His death was announced in a statement by Washington-based Gallaudet, which called him “an elder statesman of the Gallaudet and Deaf communities.” He had recently been hospitalized for a lung infection, said his daughter, Carol A. Padden, a communication professor at the University of California at San Diego.

Mr. Padden taught physical education classes for more than four decades at Gallaudet, the nation’s premier university for the deaf and hard of hearing. A former standout athlete and graduate of the school, he was known as the last surviving member of the Five Iron Men, a Gallaudet basketball squad that attained postseason glory in 1943 despite a last-place finish during the regular season.

For years, he welcomed young men to campus as the school’s “hygiene” instructor, charged with delivering a crash course in nutrition, wellness and sex education as part of a curriculum that aimed to offer an education in adulthood as well as the liberal arts. He also had stints as the men’s basketball coach and director of the intramural program, where he encouraged women to participate in sports long before Title IX banned sex discrimination in collegiate athletics.

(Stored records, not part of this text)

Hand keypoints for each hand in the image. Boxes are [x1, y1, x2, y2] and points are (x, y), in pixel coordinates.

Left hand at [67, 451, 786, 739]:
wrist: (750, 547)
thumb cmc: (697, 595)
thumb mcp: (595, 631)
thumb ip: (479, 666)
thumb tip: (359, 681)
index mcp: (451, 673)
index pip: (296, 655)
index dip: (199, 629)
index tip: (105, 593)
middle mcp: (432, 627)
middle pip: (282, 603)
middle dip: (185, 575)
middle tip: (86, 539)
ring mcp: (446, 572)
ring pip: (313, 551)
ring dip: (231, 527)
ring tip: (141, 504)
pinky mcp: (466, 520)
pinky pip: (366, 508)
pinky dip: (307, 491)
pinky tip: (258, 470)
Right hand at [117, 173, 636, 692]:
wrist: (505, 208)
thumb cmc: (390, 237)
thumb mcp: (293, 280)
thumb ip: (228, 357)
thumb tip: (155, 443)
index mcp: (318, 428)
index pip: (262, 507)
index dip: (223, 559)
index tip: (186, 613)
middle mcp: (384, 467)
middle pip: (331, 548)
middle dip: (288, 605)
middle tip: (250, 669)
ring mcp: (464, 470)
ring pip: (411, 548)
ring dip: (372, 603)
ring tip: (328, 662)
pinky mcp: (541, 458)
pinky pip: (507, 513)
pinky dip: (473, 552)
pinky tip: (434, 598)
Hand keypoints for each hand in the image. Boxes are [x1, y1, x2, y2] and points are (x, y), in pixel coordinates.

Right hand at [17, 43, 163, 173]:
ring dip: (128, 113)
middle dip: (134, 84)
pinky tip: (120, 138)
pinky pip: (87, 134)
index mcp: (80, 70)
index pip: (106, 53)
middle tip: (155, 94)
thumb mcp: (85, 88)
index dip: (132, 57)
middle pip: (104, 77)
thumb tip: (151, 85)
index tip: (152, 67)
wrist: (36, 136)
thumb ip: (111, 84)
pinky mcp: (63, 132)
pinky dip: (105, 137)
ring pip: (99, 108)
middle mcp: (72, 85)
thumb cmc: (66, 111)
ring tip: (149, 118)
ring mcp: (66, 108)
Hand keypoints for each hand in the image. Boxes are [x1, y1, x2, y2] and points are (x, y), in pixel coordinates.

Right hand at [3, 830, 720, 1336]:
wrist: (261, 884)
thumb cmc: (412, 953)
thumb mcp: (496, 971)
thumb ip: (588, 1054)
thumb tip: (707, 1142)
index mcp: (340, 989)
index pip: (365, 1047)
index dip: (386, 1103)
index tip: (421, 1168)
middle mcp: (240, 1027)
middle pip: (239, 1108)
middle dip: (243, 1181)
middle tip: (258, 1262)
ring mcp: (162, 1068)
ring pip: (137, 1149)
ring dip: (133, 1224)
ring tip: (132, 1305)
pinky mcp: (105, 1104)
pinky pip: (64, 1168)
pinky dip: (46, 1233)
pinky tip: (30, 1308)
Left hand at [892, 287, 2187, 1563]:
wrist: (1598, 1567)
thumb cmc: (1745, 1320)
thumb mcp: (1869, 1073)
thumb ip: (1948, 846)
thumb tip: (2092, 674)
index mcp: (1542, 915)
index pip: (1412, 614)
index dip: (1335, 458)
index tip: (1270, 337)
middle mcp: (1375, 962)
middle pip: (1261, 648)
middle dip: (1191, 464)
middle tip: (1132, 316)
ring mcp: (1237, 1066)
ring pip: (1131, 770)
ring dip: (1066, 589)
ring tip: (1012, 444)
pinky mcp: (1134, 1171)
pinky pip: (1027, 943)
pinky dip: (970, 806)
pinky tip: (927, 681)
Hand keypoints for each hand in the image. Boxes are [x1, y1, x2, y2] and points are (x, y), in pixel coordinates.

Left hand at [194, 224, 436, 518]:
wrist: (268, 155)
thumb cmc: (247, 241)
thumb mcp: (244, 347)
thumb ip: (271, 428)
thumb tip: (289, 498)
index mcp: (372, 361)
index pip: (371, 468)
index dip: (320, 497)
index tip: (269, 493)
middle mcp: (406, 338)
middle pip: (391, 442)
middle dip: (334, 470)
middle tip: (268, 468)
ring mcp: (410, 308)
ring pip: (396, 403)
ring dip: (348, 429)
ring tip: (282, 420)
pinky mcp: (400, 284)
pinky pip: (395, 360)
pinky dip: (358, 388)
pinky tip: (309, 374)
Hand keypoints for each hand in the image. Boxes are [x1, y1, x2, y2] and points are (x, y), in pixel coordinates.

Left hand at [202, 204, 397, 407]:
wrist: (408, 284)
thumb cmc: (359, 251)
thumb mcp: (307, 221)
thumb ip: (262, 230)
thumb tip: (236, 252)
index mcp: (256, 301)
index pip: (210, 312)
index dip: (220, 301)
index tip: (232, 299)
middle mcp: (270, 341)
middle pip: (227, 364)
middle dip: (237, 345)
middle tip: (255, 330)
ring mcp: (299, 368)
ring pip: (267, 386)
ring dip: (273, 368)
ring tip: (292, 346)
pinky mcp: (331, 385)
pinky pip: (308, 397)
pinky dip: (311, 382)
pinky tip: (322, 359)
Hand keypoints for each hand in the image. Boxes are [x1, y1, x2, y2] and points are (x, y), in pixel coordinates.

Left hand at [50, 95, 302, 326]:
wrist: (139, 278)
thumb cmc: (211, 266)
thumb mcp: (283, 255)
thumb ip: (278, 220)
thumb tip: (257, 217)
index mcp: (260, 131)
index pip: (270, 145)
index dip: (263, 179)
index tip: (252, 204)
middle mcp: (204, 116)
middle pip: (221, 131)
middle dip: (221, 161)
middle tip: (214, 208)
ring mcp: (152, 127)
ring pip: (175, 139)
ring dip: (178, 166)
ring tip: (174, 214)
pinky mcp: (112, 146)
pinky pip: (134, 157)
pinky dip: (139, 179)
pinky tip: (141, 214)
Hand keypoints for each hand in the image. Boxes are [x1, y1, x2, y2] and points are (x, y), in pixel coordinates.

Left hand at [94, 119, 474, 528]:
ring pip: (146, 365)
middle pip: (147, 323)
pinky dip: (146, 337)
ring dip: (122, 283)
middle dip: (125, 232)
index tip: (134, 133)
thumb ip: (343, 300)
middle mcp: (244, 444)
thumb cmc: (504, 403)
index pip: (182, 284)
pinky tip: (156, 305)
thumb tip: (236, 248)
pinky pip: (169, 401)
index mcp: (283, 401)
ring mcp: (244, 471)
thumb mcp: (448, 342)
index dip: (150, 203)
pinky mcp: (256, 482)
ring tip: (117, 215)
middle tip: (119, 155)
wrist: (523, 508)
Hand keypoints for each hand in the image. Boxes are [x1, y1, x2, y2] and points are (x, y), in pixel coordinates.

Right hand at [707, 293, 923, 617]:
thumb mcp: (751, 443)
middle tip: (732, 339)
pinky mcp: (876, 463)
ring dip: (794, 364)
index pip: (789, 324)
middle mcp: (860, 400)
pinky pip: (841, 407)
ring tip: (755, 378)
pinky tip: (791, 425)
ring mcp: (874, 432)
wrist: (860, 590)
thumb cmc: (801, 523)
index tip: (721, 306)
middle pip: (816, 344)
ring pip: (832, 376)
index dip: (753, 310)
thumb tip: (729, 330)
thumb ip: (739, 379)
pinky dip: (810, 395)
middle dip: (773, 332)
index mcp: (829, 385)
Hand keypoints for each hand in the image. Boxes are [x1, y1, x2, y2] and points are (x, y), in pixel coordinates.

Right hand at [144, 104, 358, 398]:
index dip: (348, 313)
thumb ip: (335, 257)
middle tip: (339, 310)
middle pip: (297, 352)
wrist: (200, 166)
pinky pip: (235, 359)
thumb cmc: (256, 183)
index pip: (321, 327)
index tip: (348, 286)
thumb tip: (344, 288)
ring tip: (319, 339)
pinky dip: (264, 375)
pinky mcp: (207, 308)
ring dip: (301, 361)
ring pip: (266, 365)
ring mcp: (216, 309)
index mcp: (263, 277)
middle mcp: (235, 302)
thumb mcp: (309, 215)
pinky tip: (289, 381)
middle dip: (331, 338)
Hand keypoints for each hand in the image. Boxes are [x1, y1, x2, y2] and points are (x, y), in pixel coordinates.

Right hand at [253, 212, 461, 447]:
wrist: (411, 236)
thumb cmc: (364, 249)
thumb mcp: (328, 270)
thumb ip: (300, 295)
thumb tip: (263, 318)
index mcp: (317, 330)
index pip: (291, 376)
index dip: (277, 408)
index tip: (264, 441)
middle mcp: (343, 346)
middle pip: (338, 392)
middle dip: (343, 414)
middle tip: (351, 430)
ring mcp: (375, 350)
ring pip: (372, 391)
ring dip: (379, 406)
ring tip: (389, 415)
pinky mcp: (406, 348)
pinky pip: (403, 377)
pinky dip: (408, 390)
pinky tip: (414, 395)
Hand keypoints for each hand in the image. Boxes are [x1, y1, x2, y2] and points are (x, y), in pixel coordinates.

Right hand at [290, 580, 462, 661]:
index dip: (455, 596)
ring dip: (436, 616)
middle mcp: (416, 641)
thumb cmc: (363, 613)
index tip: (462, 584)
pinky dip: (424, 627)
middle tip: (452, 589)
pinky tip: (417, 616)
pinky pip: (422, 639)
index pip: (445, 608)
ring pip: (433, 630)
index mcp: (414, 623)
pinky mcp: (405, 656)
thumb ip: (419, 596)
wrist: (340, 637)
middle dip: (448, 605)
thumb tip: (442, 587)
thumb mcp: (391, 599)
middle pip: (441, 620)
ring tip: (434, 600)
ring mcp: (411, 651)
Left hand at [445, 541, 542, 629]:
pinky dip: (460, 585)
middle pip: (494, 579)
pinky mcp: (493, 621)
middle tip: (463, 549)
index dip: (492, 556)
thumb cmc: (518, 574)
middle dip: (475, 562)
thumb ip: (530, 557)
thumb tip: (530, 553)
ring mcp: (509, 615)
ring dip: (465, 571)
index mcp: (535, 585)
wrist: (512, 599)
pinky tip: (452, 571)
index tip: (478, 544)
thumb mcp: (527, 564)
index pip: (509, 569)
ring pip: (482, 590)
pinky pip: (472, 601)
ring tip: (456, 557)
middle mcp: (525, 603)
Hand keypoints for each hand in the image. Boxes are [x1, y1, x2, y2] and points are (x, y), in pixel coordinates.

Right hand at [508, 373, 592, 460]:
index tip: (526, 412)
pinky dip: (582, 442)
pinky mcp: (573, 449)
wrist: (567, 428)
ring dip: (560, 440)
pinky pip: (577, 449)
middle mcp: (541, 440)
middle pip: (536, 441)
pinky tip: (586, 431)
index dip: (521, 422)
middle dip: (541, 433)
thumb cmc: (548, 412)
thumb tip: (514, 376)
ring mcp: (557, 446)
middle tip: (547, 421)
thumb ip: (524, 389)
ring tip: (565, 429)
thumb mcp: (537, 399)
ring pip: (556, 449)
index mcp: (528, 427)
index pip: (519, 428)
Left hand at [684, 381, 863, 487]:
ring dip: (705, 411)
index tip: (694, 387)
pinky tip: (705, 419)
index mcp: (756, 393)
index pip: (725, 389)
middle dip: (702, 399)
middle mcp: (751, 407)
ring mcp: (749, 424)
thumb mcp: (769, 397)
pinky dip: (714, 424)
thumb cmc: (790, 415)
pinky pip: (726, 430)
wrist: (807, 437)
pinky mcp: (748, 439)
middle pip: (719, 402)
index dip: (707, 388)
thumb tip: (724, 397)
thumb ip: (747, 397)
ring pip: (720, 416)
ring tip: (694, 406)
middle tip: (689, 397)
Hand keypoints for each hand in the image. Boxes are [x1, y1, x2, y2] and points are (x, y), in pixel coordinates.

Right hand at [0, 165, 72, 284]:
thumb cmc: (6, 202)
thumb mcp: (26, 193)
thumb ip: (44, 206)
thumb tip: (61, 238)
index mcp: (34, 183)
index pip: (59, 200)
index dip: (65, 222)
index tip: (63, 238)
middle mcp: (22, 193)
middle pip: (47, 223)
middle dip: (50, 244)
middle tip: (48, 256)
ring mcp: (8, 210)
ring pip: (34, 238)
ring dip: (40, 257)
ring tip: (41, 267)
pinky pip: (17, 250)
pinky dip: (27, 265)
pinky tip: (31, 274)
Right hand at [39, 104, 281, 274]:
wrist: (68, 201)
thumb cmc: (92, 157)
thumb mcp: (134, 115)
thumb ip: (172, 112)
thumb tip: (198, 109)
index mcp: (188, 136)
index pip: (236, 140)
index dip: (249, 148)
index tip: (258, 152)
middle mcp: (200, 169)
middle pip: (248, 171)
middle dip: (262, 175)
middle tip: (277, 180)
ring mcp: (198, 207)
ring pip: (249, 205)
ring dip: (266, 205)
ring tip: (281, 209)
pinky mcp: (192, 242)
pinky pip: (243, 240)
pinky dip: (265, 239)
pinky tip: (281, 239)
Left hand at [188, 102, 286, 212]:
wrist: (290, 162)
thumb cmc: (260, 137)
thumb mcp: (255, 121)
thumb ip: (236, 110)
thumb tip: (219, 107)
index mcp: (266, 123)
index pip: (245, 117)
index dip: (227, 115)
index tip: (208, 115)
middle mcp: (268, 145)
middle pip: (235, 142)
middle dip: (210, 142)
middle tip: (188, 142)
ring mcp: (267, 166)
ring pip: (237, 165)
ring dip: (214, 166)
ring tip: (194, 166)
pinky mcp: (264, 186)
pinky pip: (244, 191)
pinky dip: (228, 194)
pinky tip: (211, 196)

But like certain professors scattered across the country, instructors whose names are little known outside of the campuses where they spend their days, Mr. Padden was admired less for any singular academic accomplishment than for the years he spent offering gentle advice and encouragement to those who crossed his path.

“What is remarkable about him is his total dedication to furthering the lot of the deaf of all ages,” the Gallaudet Tower Clock wrote in 1974, dedicating the school yearbook to Mr. Padden. “He does not concentrate on one level, nor does he confine education to the classroom. He has worked, and still works out of sheer heart, with small children, teenagers, college students and with the older crowd. No person who comes into contact with him is forgotten; he keeps track of them all, exhorts them on to bigger things, and takes pride in their accomplishments.”